Television viewers in the Middle East are well-acquainted with the Iranian regime's draconian suppression of pro-democracy protests that erupted after President Mahmoud Ahmadinejad's disputed re-election in June 2009. They are also aware that, despite its vast oil wealth, Iran is struggling to combat inflation and unemployment while Turkey's economy is booming.
Nor can Tehran promote itself in the Arab world any longer as the leading rhetorical scourge of Israel and champion of the Palestinians. Mr Erdogan has usurped that role far more convincingly.
Economic ties also are enabling Turkey to increase its soft power in Iraq, where Iran had hoped to be the main post-Saddam commercial beneficiary, because of its good political relations with Baghdad's Shiite-led government. Even so, Baghdad is supporting Iran's stance, rather than that of Turkey's, on the Syrian uprising.
Turkish pressure on Syria, Tehran's main ally in the Arab world, upsets Iran. Mr Erdogan has taken a tough and proactive stand against President Bashar Al Assad's brutal response to the seven-month-old Syrian uprising. The Turkish premier predicted recently that the Syrian leader will be ousted "sooner or later", and is set to impose its own sanctions on Damascus. Turkey is also harbouring Syrian opposition groups and army defectors.
Iran has a huge interest in Mr Al Assad's survival. His removal could sever Iran's umbilical cord to Hizbollah, Tehran's coreligionist ally in Lebanon, which gives the Islamic republic a cherished presence on Israel's northern border and enables Iran to project its power in the region.
But it is Ankara's recent decision to deploy a Nato missile early-warning system in south-eastern Turkey that has most infuriated Iran. Tehran maintains this is a US ploy to protect Israel from any counter-attack should the Jewish state target Iran's nuclear facilities.
"The missile defence shield is aimed at defending the Zionist regime," Mr Ahmadinejad declared last week, while insisting it would not "prevent the collapse" of the Jewish state.
Ankara counters that the radar system does not target a specific country and that Turkey had threatened to block the deal if Iran was explicitly named as a threat.
Mr Rahim-Safavi said trade ties with Turkey, which is an importer of Iranian gas and exports a wide range of manufactured goods to Iran, would be in jeopardy unless Ankara changes tack. "If Turkish political leaders fail to make their foreign policy and ties with Iran clear, they will run into problems," he warned in an interview with Iran's semi-official Mehr news agency on Saturday. "If, as they claim, they intend to raise the volume of contracts with Iran to $20 billion [Dh73bn], they will ultimately have to accommodate Iran."

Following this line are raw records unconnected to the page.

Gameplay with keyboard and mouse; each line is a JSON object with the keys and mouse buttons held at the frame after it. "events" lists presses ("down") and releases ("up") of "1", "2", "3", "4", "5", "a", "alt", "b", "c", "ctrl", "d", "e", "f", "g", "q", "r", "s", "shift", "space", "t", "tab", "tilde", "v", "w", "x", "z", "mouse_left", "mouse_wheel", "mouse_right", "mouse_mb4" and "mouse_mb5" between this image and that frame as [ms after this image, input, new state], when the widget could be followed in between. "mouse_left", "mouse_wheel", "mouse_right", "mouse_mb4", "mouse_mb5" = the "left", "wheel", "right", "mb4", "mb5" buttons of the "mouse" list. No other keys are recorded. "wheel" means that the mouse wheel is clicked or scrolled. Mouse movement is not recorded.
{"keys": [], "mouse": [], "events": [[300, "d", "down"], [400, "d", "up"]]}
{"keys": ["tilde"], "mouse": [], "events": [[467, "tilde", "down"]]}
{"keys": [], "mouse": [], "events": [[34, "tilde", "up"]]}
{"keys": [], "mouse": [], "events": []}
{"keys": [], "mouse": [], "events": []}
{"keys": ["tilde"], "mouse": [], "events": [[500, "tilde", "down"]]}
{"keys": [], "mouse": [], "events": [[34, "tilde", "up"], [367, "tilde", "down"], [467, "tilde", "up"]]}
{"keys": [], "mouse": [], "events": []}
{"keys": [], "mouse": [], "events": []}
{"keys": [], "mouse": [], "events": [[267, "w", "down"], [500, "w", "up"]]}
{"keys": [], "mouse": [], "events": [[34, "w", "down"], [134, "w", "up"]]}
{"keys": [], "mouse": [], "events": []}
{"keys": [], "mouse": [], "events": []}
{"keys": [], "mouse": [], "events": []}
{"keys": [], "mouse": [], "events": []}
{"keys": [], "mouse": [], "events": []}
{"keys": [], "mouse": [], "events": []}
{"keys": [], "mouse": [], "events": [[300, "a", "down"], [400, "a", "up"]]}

This hard talk ignores the benefits Iran derives from its relationship with Turkey. Ankara, which has huge commercial interests in Iran, has opposed Washington's uncompromising stance on Iran's nuclear programme, arguing for a diplomatic solution to the protracted standoff instead of sanctions.
Iran and Turkey also have a common security interest in battling Kurdish rebels from each country that are based in northern Iraq. Sir Richard, a former British ambassador to Tehran, said: "Tehran and Ankara have a relationship that each regards as very important, although it's never been without its difficulties.
"Iran will try to benefit where it can with Turkey, while continuing to be frank about its opposition to some of Ankara's policies."